▶ **Work request**
Find every line in the data below that contains the word "Added", and copy each of those lines in full.

▶ **Material for the task**
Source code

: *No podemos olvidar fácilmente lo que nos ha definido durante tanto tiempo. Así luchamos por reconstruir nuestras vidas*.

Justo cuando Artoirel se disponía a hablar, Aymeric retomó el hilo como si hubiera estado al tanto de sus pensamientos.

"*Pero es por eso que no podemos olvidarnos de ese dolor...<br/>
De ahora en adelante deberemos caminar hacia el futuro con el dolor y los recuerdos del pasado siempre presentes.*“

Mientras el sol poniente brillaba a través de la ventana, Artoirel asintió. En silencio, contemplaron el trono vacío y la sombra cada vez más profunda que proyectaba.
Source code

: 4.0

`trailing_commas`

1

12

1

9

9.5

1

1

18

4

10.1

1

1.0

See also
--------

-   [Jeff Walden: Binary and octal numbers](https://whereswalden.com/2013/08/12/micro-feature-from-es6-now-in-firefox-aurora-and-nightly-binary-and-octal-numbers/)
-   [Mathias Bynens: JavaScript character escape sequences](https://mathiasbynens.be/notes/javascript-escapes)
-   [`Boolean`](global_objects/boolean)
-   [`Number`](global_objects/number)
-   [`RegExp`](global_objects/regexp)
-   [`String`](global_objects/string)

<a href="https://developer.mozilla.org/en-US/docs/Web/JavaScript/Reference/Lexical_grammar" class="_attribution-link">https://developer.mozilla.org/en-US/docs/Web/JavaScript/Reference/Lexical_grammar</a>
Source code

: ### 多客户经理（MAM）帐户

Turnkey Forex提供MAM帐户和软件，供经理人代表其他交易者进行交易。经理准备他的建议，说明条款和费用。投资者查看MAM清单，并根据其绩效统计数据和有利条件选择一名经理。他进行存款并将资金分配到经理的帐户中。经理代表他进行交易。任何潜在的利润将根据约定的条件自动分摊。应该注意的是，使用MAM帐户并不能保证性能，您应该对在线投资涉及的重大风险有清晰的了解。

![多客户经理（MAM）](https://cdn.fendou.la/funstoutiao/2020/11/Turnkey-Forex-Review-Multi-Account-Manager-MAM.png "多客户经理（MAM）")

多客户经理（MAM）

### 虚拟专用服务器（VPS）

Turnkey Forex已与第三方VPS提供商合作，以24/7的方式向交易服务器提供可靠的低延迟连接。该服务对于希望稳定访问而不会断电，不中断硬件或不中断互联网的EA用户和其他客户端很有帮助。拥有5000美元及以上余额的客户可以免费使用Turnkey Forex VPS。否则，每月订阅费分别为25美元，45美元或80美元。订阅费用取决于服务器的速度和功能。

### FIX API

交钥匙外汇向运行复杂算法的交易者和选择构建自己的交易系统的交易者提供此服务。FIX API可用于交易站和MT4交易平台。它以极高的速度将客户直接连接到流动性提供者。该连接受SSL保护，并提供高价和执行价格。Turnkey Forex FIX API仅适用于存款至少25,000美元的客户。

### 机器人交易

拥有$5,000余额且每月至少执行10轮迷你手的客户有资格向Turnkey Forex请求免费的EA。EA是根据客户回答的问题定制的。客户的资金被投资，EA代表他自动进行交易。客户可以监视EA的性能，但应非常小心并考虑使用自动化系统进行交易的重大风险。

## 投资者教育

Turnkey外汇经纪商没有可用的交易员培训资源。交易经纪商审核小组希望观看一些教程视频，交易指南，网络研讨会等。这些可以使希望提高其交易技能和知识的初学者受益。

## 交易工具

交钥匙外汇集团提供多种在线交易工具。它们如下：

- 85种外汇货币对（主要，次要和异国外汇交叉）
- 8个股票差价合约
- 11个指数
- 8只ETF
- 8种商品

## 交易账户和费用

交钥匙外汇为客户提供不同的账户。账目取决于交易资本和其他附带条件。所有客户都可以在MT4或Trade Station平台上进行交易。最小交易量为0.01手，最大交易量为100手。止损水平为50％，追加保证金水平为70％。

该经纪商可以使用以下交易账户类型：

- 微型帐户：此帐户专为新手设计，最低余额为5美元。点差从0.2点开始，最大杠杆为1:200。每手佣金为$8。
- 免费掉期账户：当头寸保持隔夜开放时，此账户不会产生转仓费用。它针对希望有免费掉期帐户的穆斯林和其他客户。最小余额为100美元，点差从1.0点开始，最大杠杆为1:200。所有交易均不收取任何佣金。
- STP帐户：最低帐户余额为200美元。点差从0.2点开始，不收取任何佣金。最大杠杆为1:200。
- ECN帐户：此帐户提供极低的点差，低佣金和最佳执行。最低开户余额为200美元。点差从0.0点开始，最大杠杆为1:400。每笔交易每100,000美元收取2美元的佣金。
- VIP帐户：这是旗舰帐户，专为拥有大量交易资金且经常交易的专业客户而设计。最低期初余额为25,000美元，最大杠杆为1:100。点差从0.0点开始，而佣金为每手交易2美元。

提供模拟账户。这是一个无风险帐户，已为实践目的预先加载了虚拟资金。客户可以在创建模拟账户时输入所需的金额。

---

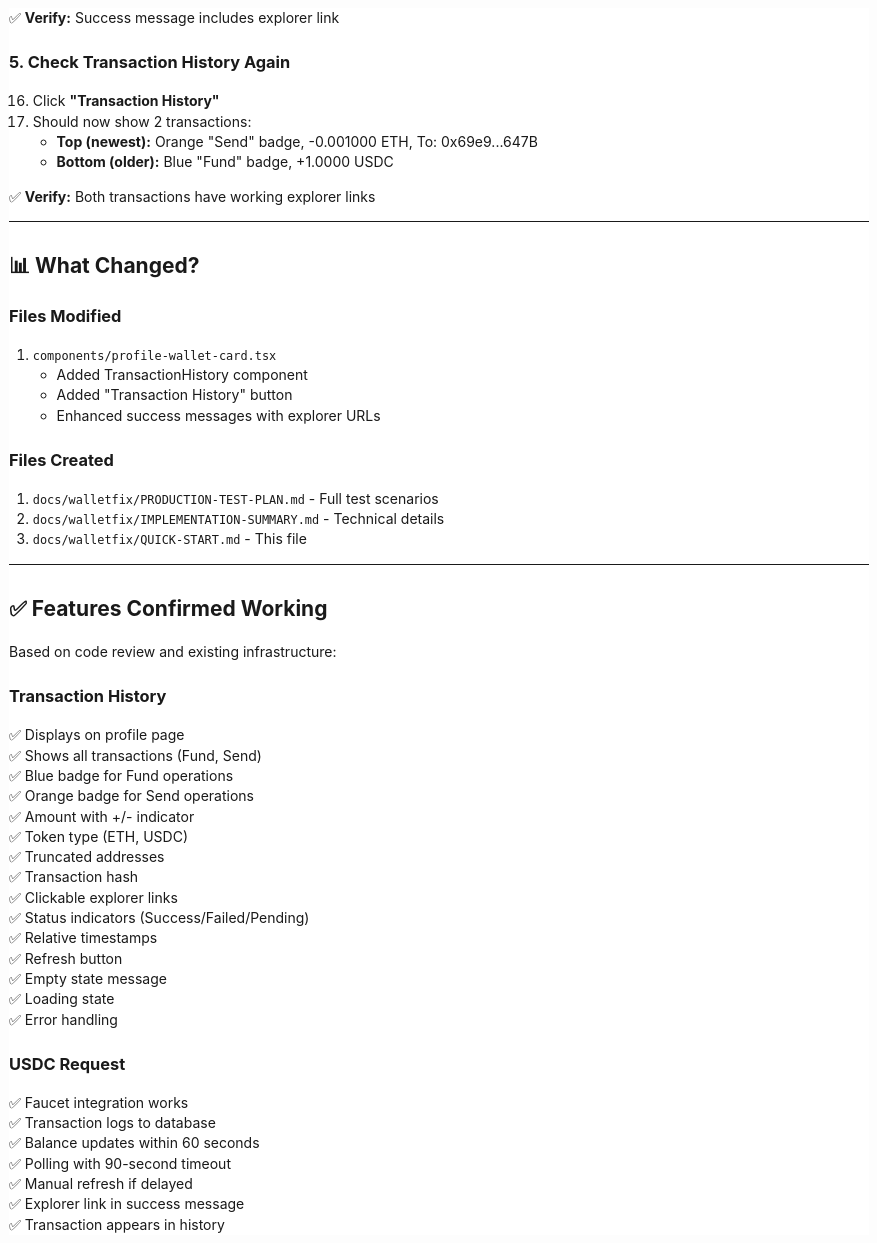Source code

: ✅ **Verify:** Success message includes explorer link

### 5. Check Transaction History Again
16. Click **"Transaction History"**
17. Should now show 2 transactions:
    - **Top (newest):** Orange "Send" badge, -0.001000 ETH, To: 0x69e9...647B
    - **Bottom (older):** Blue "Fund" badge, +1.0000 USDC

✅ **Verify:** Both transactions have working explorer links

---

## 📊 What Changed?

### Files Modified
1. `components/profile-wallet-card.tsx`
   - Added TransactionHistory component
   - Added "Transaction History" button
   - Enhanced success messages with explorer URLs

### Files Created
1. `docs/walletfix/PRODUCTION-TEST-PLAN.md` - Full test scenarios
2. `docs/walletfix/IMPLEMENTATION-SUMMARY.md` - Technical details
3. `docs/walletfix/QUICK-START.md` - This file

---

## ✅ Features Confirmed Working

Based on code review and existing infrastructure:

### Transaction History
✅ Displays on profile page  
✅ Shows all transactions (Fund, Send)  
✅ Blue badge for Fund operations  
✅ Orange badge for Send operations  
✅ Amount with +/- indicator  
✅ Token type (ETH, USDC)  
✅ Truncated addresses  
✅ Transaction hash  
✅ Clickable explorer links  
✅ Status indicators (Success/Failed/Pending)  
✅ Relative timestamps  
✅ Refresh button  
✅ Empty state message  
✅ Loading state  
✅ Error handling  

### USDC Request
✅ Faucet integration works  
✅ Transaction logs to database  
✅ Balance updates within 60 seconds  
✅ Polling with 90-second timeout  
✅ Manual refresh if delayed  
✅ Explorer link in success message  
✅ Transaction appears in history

▶ **Response to the task**
   - Added TransactionHistory component
   - Added "Transaction History" button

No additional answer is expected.